Theory #1: The Mets, who have been planning all along to provide a lot of entertainment this year, wanted only their loyal supporters aboard at the season's start. And what better way to weed out the wimps than to drop five straight, right? Force the diehards to look for the positive in Kaz's first outing (only two hits allowed; Kaz is on pace to give up a mere 60 hits this year--that's a Cy Young stat, friends) or Heilmann's pinch start in Atlanta (dearest Aaron was the first Mets pitcher to toss a scoreless first inning in '05). Then, when I'm not looking, the Mets reel off a terrific two-game winning streak (yes, after opening 0-5 you get to call back-to-back wins "streaks"). Now that they've shaken off the casual fans, the Mets can get down to business. (Yes, that may very well be the scent of 'wishful thinking' wafting through your room/office at the moment.)
Theory #2: There's one surefire way to know when the Mets have hit rock bottom: when one or more players begin to gripe about the way Randolph runs his clubhouse.

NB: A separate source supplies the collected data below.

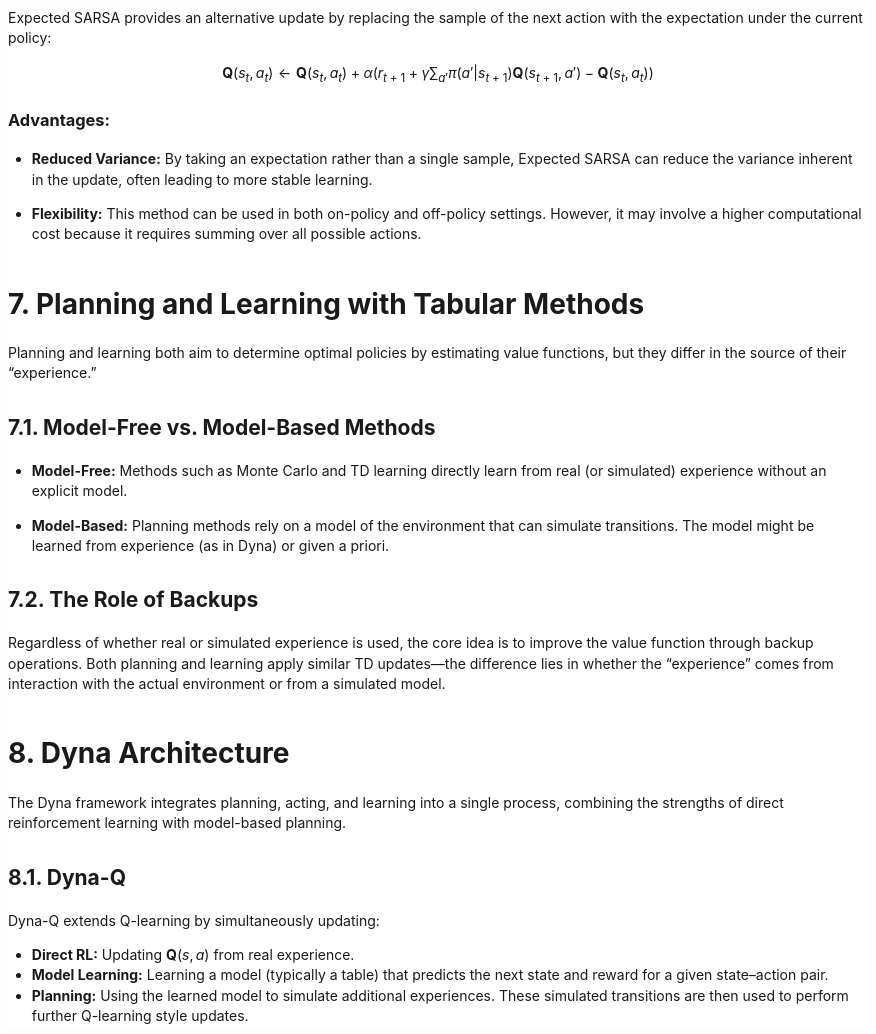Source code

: Expected SARSA provides an alternative update by replacing the sample of the next action with the expectation under the current policy:

$$
\mathbf{Q}(s_t, a_t) \leftarrow \mathbf{Q}(s_t, a_t) + \alpha (r_{t+1} + \gamma \sum_{a'} \pi(a'|s_{t+1}) \mathbf{Q}(s_{t+1}, a') - \mathbf{Q}(s_t, a_t))
$$

### Advantages:

- **Reduced Variance:**
  By taking an expectation rather than a single sample, Expected SARSA can reduce the variance inherent in the update, often leading to more stable learning.

- **Flexibility:**
  This method can be used in both on-policy and off-policy settings. However, it may involve a higher computational cost because it requires summing over all possible actions.

# 7. Planning and Learning with Tabular Methods

Planning and learning both aim to determine optimal policies by estimating value functions, but they differ in the source of their “experience.”

## 7.1. Model-Free vs. Model-Based Methods

- **Model-Free:**
  Methods such as Monte Carlo and TD learning directly learn from real (or simulated) experience without an explicit model.

- **Model-Based:**
  Planning methods rely on a model of the environment that can simulate transitions. The model might be learned from experience (as in Dyna) or given a priori.

## 7.2. The Role of Backups

Regardless of whether real or simulated experience is used, the core idea is to improve the value function through backup operations. Both planning and learning apply similar TD updates—the difference lies in whether the “experience” comes from interaction with the actual environment or from a simulated model.

# 8. Dyna Architecture

The Dyna framework integrates planning, acting, and learning into a single process, combining the strengths of direct reinforcement learning with model-based planning.

## 8.1. Dyna-Q

Dyna-Q extends Q-learning by simultaneously updating:

- **Direct RL:**
  Updating $\mathbf{Q}(s, a)$ from real experience.
- **Model Learning:**
  Learning a model (typically a table) that predicts the next state and reward for a given state–action pair.
- **Planning:**
  Using the learned model to simulate additional experiences. These simulated transitions are then used to perform further Q-learning style updates.
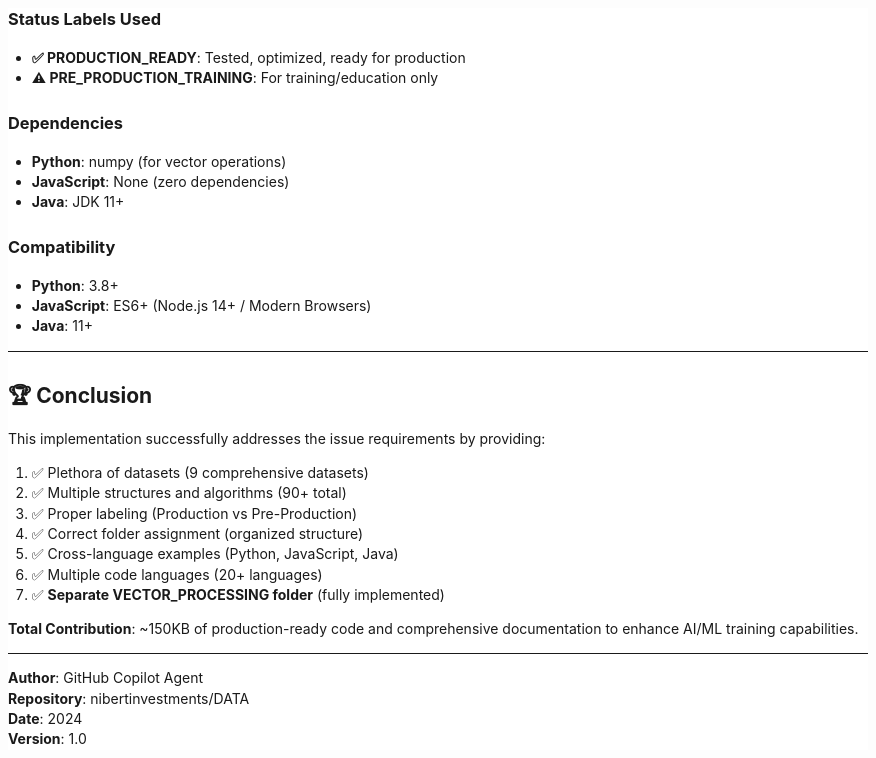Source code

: ### Status Labels Used
- **✅ PRODUCTION_READY**: Tested, optimized, ready for production
- **⚠️ PRE_PRODUCTION_TRAINING**: For training/education only

### Dependencies
- **Python**: numpy (for vector operations)
- **JavaScript**: None (zero dependencies)
- **Java**: JDK 11+

### Compatibility
- **Python**: 3.8+
- **JavaScript**: ES6+ (Node.js 14+ / Modern Browsers)
- **Java**: 11+

---

## 🏆 Conclusion

This implementation successfully addresses the issue requirements by providing:
1. ✅ Plethora of datasets (9 comprehensive datasets)
2. ✅ Multiple structures and algorithms (90+ total)
3. ✅ Proper labeling (Production vs Pre-Production)
4. ✅ Correct folder assignment (organized structure)
5. ✅ Cross-language examples (Python, JavaScript, Java)
6. ✅ Multiple code languages (20+ languages)
7. ✅ **Separate VECTOR_PROCESSING folder** (fully implemented)

**Total Contribution**: ~150KB of production-ready code and comprehensive documentation to enhance AI/ML training capabilities.

---

**Author**: GitHub Copilot Agent  
**Repository**: nibertinvestments/DATA  
**Date**: 2024  
**Version**: 1.0
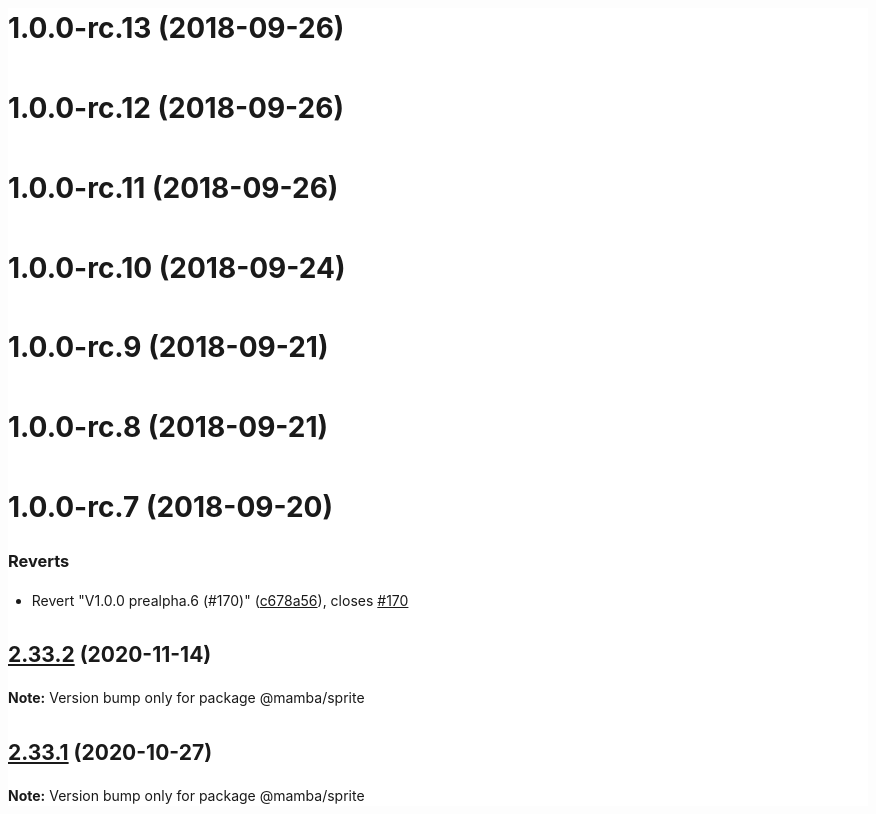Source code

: 

# 1.0.0-rc.13 (2018-09-26)



# 1.0.0-rc.12 (2018-09-26)



# 1.0.0-rc.11 (2018-09-26)



# 1.0.0-rc.10 (2018-09-24)



# 1.0.0-rc.9 (2018-09-21)



# 1.0.0-rc.8 (2018-09-21)



# 1.0.0-rc.7 (2018-09-20)


### Reverts

* Revert "V1.0.0 prealpha.6 (#170)" ([c678a56](https://github.com/stone-payments/pos-mamba-sdk/commit/c678a567013f4bb1bae5e0dd2538c964976c5647)), closes [#170](https://github.com/stone-payments/pos-mamba-sdk/issues/170)





## [2.33.2](https://github.com/stone-payments/pos-mamba-sdk/compare/v2.33.1...v2.33.2) (2020-11-14)

**Note:** Version bump only for package @mamba/sprite





## [2.33.1](https://github.com/stone-payments/pos-mamba-sdk/compare/v2.32.4...v2.33.1) (2020-10-27)

**Note:** Version bump only for package @mamba/sprite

As my wife pointed out, Willie sports a moustache but frowns on his troops having facial hair. If (and I'll refrain from adding "when") things bottom out, the backpages will be overrun with comments about Willie's double standards.
Theory #3: You must be a diehard if you're reading a blog devoted to a 2-5 team. You're accumulating kharma points faster than you can possibly realize.